Prachi Deshpande

Centre for Studies in Social Sciences Calcutta

“Measuring Up: Land Revenue, Native Surveyors, and the State in Early Colonial Bombay”

Abstract

This paper examines the scribal world of early colonial Bombay, through an early-nineteenth-century Marathi narrative called the Paimash Indu. Written by Veda Bhaskar, a senior writer in the employ of the early colonial state in Bombay, it describes in detail the first land revenue survey, or paimash, conducted by the British in the 1820s as part of the Ryotwari settlements in the Presidency. Conceived and executed by the colonial official Robert Keith Pringle, this survey is notable in scholarship for its utter failure, and the disastrous effects its high assessments had on agriculture and village social structure.
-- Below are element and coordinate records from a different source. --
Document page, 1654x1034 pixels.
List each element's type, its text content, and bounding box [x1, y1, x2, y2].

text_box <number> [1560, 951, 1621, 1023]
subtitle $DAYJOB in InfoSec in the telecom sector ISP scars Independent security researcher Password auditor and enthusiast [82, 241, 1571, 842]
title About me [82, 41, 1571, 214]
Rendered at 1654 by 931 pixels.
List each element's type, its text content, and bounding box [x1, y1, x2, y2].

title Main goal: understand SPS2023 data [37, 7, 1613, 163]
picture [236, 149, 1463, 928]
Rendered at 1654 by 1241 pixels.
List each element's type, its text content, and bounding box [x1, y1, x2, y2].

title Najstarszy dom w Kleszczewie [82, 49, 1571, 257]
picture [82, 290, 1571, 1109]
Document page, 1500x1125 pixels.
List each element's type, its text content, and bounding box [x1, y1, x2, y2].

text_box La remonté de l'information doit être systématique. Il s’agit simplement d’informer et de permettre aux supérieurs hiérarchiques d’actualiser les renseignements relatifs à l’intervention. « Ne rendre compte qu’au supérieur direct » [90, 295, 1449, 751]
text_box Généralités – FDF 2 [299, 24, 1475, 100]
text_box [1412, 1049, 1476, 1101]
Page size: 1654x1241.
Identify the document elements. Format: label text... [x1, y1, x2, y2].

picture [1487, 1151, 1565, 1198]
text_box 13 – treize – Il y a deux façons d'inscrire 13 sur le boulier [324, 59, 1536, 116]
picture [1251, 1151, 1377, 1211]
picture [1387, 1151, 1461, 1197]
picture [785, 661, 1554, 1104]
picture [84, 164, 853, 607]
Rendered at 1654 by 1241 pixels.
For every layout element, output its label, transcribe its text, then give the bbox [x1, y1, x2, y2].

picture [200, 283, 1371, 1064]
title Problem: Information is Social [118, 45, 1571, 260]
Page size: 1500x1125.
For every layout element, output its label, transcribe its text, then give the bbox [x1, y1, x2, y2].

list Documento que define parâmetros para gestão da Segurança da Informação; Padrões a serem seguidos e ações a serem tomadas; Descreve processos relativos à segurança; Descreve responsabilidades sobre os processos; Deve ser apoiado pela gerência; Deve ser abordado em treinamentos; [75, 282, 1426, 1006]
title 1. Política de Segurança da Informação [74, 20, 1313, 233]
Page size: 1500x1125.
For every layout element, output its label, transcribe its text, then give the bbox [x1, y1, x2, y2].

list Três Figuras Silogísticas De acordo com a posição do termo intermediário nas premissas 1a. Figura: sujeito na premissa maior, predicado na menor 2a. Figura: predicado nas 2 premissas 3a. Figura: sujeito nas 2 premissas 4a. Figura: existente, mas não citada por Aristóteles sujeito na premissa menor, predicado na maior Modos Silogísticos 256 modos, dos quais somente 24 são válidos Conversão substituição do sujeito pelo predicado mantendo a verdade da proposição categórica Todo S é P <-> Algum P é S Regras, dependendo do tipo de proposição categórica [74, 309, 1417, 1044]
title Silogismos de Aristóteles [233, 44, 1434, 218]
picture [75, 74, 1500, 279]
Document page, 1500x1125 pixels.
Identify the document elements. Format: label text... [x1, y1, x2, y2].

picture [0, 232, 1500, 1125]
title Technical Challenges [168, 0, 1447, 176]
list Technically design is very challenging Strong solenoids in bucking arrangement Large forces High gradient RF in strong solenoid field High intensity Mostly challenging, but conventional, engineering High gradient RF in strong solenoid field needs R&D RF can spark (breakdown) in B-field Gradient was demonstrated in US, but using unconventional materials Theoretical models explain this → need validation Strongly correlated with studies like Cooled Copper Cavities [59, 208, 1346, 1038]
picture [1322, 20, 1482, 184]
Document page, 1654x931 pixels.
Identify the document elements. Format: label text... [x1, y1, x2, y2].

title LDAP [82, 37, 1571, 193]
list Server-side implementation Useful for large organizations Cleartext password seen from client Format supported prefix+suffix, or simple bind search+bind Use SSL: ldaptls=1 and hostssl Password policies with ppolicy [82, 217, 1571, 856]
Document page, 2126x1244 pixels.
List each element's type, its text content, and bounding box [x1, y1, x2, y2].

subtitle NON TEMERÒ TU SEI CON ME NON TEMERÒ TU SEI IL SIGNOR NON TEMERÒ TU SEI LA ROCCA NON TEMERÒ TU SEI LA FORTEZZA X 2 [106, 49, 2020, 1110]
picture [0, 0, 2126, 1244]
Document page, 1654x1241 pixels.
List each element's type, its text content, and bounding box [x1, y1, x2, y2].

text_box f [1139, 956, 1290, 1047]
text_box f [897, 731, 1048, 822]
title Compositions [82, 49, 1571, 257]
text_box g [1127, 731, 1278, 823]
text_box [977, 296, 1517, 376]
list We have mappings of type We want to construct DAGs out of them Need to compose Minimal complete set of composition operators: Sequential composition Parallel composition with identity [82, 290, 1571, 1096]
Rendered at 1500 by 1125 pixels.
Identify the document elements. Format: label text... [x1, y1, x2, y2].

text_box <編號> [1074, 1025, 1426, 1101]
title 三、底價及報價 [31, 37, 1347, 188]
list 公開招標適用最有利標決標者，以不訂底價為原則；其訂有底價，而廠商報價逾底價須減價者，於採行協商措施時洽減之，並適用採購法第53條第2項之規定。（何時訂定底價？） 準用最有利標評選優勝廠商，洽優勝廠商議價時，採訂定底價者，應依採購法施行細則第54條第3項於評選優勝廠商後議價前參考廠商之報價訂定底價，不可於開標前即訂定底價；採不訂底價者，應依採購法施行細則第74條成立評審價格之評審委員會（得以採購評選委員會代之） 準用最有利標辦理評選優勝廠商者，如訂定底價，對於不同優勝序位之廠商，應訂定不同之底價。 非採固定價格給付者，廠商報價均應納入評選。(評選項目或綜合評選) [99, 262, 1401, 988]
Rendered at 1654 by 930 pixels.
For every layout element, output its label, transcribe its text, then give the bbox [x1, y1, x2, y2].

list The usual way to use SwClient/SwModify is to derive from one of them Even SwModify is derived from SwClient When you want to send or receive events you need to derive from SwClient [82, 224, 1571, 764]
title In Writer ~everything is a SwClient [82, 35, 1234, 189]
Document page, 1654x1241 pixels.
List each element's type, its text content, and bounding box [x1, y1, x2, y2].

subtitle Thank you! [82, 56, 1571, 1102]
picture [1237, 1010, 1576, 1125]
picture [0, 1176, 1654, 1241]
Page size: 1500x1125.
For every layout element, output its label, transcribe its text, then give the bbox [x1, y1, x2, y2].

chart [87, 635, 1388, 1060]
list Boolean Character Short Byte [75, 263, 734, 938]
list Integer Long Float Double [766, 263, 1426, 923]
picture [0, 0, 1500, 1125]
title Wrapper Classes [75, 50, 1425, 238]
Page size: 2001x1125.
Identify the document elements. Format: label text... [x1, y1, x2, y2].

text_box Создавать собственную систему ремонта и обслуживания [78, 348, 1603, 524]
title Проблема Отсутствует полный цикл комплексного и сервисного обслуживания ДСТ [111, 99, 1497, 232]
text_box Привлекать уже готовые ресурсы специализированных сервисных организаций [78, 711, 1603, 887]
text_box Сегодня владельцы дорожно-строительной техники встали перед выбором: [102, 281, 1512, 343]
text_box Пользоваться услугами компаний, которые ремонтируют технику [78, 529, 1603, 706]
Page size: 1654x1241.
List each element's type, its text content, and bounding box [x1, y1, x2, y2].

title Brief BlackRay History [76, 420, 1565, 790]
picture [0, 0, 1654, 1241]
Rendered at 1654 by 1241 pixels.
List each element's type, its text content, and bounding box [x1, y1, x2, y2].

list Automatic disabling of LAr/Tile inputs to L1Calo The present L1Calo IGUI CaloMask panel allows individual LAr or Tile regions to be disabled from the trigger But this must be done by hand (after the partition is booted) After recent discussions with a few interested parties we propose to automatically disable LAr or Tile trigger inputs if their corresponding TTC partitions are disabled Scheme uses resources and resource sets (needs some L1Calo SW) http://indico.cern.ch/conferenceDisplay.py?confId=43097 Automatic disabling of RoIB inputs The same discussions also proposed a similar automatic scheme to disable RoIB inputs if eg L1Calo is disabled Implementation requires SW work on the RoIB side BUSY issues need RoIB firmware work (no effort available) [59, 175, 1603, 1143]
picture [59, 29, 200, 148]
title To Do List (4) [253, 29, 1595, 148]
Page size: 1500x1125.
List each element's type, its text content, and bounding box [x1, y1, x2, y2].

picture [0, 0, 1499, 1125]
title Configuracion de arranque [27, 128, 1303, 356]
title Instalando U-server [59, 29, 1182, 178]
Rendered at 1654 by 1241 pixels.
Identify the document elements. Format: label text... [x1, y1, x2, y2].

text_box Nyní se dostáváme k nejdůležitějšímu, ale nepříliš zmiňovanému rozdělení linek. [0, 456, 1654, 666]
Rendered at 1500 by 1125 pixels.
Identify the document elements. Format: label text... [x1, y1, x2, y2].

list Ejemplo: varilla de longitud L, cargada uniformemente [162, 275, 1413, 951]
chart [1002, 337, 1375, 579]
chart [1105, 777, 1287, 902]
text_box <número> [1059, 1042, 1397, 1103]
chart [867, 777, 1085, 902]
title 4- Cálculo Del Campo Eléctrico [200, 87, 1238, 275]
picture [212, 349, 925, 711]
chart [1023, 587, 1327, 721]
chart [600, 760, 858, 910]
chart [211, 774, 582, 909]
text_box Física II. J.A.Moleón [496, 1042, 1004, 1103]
Contemporary critics of Pringle, and latter-day scholarly analyses of the survey, based on the English revenue records of the colonial state, have attributed this failure partly to Pringle’s Ricardian economics, but mainly to the collusion between native scribal intermediaries and privileged landholders, which prevented the survey from extracting accurate information about the land and its productivity. From the fresh perspective of contemporary Marathi materials, such as the Paimash Indu, as well as the Paimash Daftar, a voluminous archive of the survey’s Marathi-Modi records, I argue for much more complex transactions between the state, its native scribes and the agrarian population, which were undergirded by multiple, conflicting ideas about agricultural productivity, as well as diverse record-keeping and knowledge-gathering practices. Colonial anxieties about disciplining these ideas and practices are key to understanding Pringle’s survey and its aftermath, which witnessed profound bureaucratic, educational as well as language practices across Bombay Presidency over the nineteenth century.

Bio

Dr. Prachi Deshpande is Associate Professor of History at the Centre for Studies in Social Sciences, Calcutta. She is the author of Creative Pasts: Historical Memory and Identity in Western India, 1700-1960 (Columbia, 2007). Her research interests are in the cultural history of writing, language and historiography.